SELECTED TEXT ▸
────────────────────────────────────────
# Wigry



## Wayne Pilato

Back in August I posted, looking for info on the vessel "WIGRY" that was wrecked off the coast of Iceland on Jan. 15, 1942. I did get a few responses and I'm wondering if anyone new has any info.

Thank you

Wayne Pilato
Neshanic Station, NJ
USA


----------



## melliget

Wayne.

You may have received this reference to WIGRY in the Miramar Ship index last time: click here

I couldn't find a report in The Times of the loss in 1942, unfortunately (a lot was happening in the war at that time), but for what it's worth, here is a brief report of the WIGRY's launch in 1912 (as HOOTON):

The Times, Wednesday, Jan 03, 1912 
LAUNCHES AND TRIAL TRIPS.- The collier Hooton,
constructed to the order of the Denaby and Cadeby
Main Collieries, was launched by Sir Raylton Dixon
and Co. at Middlesbrough. The principal dimensions
are 275ft. 3in. long by 38ft. 9in. broad and 19ft. 8in.
deep; the carrying capacity will be about 2,500
tons. The vessel will be fitted by Messrs. George
Clark (Limited), Sunderland, with triple-expansion
engines, having cylinders 21in., 34in., and 56in.
diameter by 36in. stroke.


regards,
Martin


----------



## seavee

Just in case still of interest (just joined this forum and currently looking into history of Denaby & Cadeby Collieries' shipping, inter alia):-

http://www.teesbuiltships.co.uk/rayltondixon/hooton1912.htm

SIR RAYLTON DIXON & COMPANY, MIDDLESBROUGH

Name	HOOTON
Type	Cargo
Yard Number	567
Launched	27/12/1911
Completed	02/1912
Off. Number	133374
Engine builder	G. Clark Ltd., Sunderland
Engine type	T. 3cyl.
────────────────────────────────────────
DATASET EXTRACT ▸
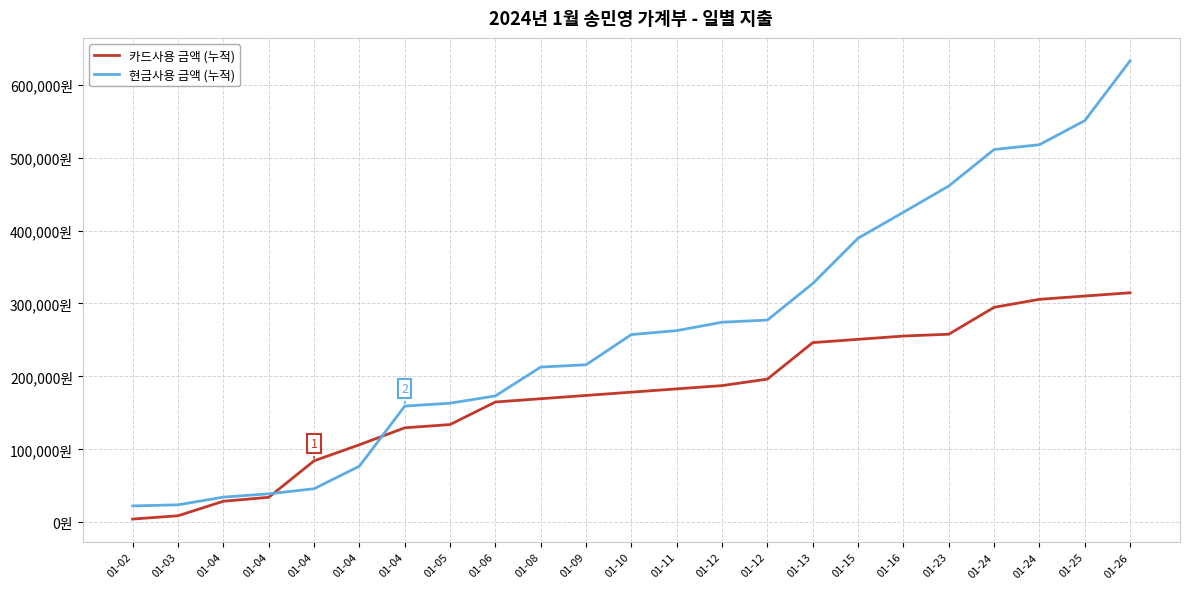

Which category has the highest value in the 현금사용 금액 (누적) series?

01-26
────────────────────────────────────────
WHAT TO DO ▸ According to the Wigry forum thread, where and when was the vessel wrecked? The lines are separate material, unrelated to the Wigry forum thread.

ANSWER SPACE ▸ Off the coast of Iceland on January 15, 1942.